Pour la première fois depuis deux décennies, un vainqueur du Tour de France, le Britannique Bradley Wiggins, se risque sur les pavés de Paris-Roubaix sans s'embarrasser de la prudence habituelle des coureurs de grands tours.
Le précédent vainqueur du Tour de France à disputer le Paris-Roubaix avait pour nom Greg LeMond, trois fois couronné dans la Grande Boucle (1986, 1989 et 1990). C'était en 1994. L'Américain avait un faible pour la "reine des classiques" qu'il avait terminée en bon rang dans la première partie de sa carrière (4e en 1985), avant d'être présent dans ses dernières années aux côtés de Gilbert Duclos-Lassalle, double vainqueur en 1992 et 1993.
Vainqueur du Tour de France en 2012, l'Anglais Bradley Wiggins, lui aussi, connaît l'importance de la course. Pour l'avoir disputée à six reprises, la dernière fois en 2011, il sait le degré de fascination qu'elle suscite. "Je ne serais pas autrement surpris qu'il fasse une très belle performance", apprécie Christian Prudhomme, à la fois directeur du Tour de France et de Paris-Roubaix. "Si le mot outsider a un sens, c'est pour lui", ajoute-t-il. "Au Tour des Flandres, il n'était pas si loin que ça (32e à 1 min 43 sec). Quand il se fixe des objectifs, en général il les atteint, on l'a vu aux JO et au Tour". Le directeur du Tour se dit "très sensible" à l'intérêt de Wiggins pour Paris-Roubaix, mise à l'écart par les coureurs de grands tours depuis la fin des années 1980. Simple effet de mode ? Résultat de la spécialisation ? Crainte démesurée de l'accident ?
La course, incontestablement, possède une légende noire, injustifiée par la réalité de ces dernières éditions. "Il y a eu plusieurs accidents spectaculaires, notamment dans la trouée d'Arenberg, à la charnière des années 1990 et 2000", reconnaît Christian Prudhomme. "C'est, bien sûr, une sente pavée et un sacré terrain à affronter. Mais les organisateurs n'ont aucune envie d'envoyer les coureurs au casse-pipes", assure-t-il. Quant à l'ultra-spécialisation, le directeur du Tour pense qu'"elle n'est pas irrémédiable". "On a connu le même phénomène dans le ski puis on est revenu à des champions capables de briller dans toutes les disciplines.
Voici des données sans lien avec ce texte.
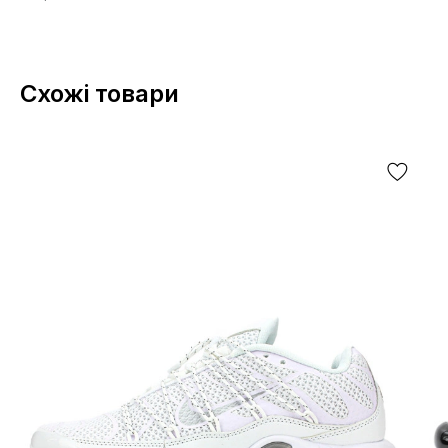
Схожі товари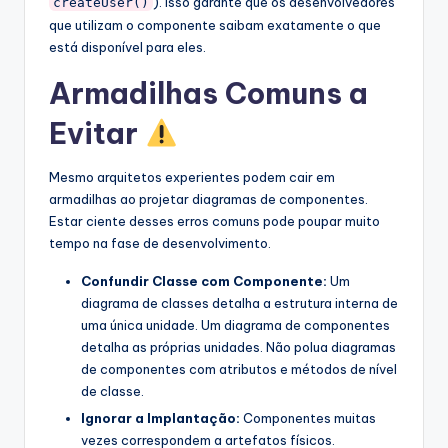
). Isso garante que os desenvolvedores
createUser()
que utilizam o componente saibam exatamente o que
está disponível para eles.
Armadilhas Comuns a
Evitar
Mesmo arquitetos experientes podem cair em
armadilhas ao projetar diagramas de componentes.
Estar ciente desses erros comuns pode poupar muito
tempo na fase de desenvolvimento.
Confundir Classe com Componente:
Um
diagrama de classes detalha a estrutura interna de
uma única unidade. Um diagrama de componentes
detalha as próprias unidades. Não polua diagramas
de componentes com atributos e métodos de nível
de classe.
Ignorar a Implantação:
Componentes muitas
vezes correspondem a artefatos físicos.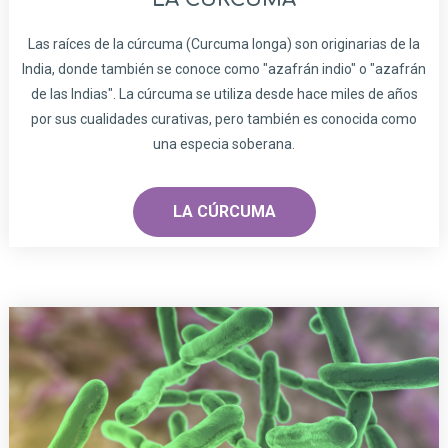
Las raíces de la cúrcuma (Curcuma longa) son originarias de la
India, donde también se conoce como "azafrán indio" o "azafrán
de las Indias". La cúrcuma se utiliza desde hace miles de años
por sus cualidades curativas, pero también es conocida como
una especia soberana.
LA CÚRCUMA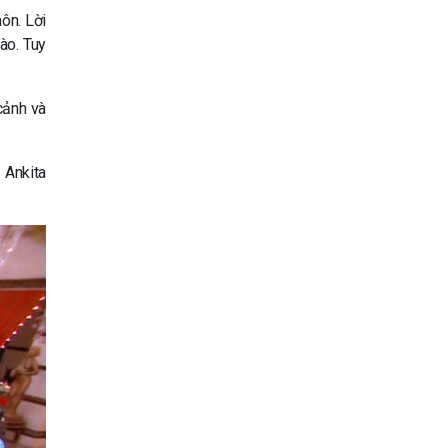
ôn. Lời
ào. Tuy
cảnh và
 Ankita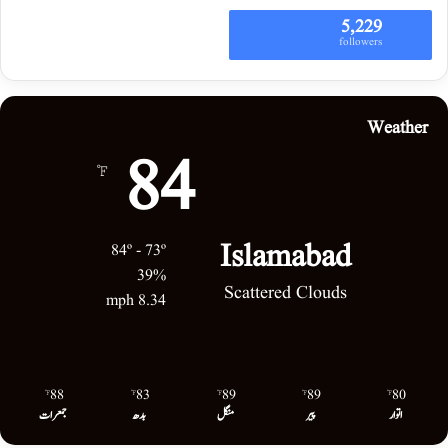
5,229
followers
Weather
84
℉
Islamabad
84º - 73º
39%
Scattered Clouds
8.34 mph
88
83
89
89
80
℉
℉
℉
℉
℉
اتوار
پیر
منگل
بدھ
جمعرات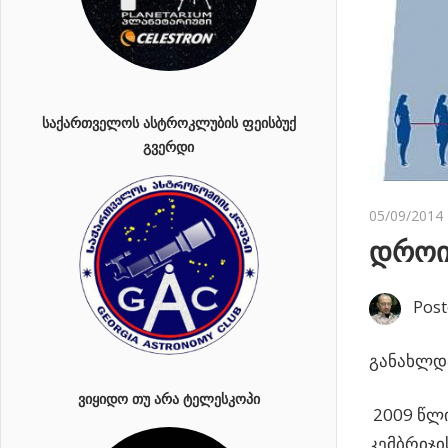
ᲡᲐᲥᲐᲠᲗᲕᲔᲚᲝᲡ ᲐᲡᲢᲠᲝᲙᲚᲣᲑᲘᲡ ᲤᲔᲘᲡᲑᲣᲥ
ᲒᲕᲔᲠᲓᲘ
05/09/2014
დროი
Post
განახლდა
ᲕᲘᲧᲘᲓᲝ ᲗᲣ ᲐᲠᲐ ᲢᲔᲚᲔᲡᲙᲝᲞᲘ
2009 წლი
კემბრიჯი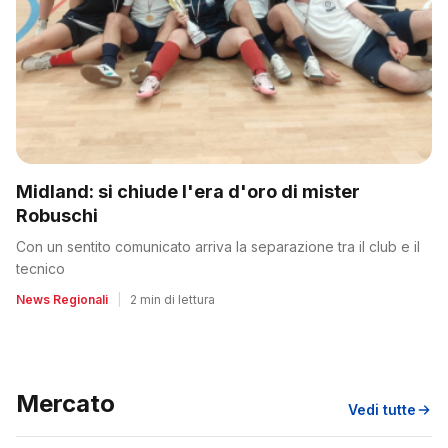
Midland: si chiude l'era d'oro di mister
Robuschi
Con un sentito comunicato arriva la separazione tra il club e il
tecnico
News Regionali
|
2 min di lettura
Mercato
Vedi tutte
Pourquoi pas dans le vélo ?", s'interroge-t-il.
La réintroduction de secteurs pavés dans le parcours du Tour en 2010 a même relancé le sujet. "J'avais aimé ce jour-là voir ensemble dans l'échappée les spécialistes de pavés et les coureurs de grands tours, comme à l'époque d'Eddy Merckx et de Bernard Hinault", avoue Prudhomme. "Evidemment, on a très envie de retrouver ça dans le Tour, quand il y a des pavés, et chaque année dans Paris-Roubaix". Pour autant, les organisateurs se refusent catégoriquement à dénaturer la "reine des classiques". Pas question de supprimer les secteurs les plus durs pour attirer (éventuellement) les réfractaires. A cette hypothèse, le directeur de Paris-Roubaix répond d'un seul mot: "Non."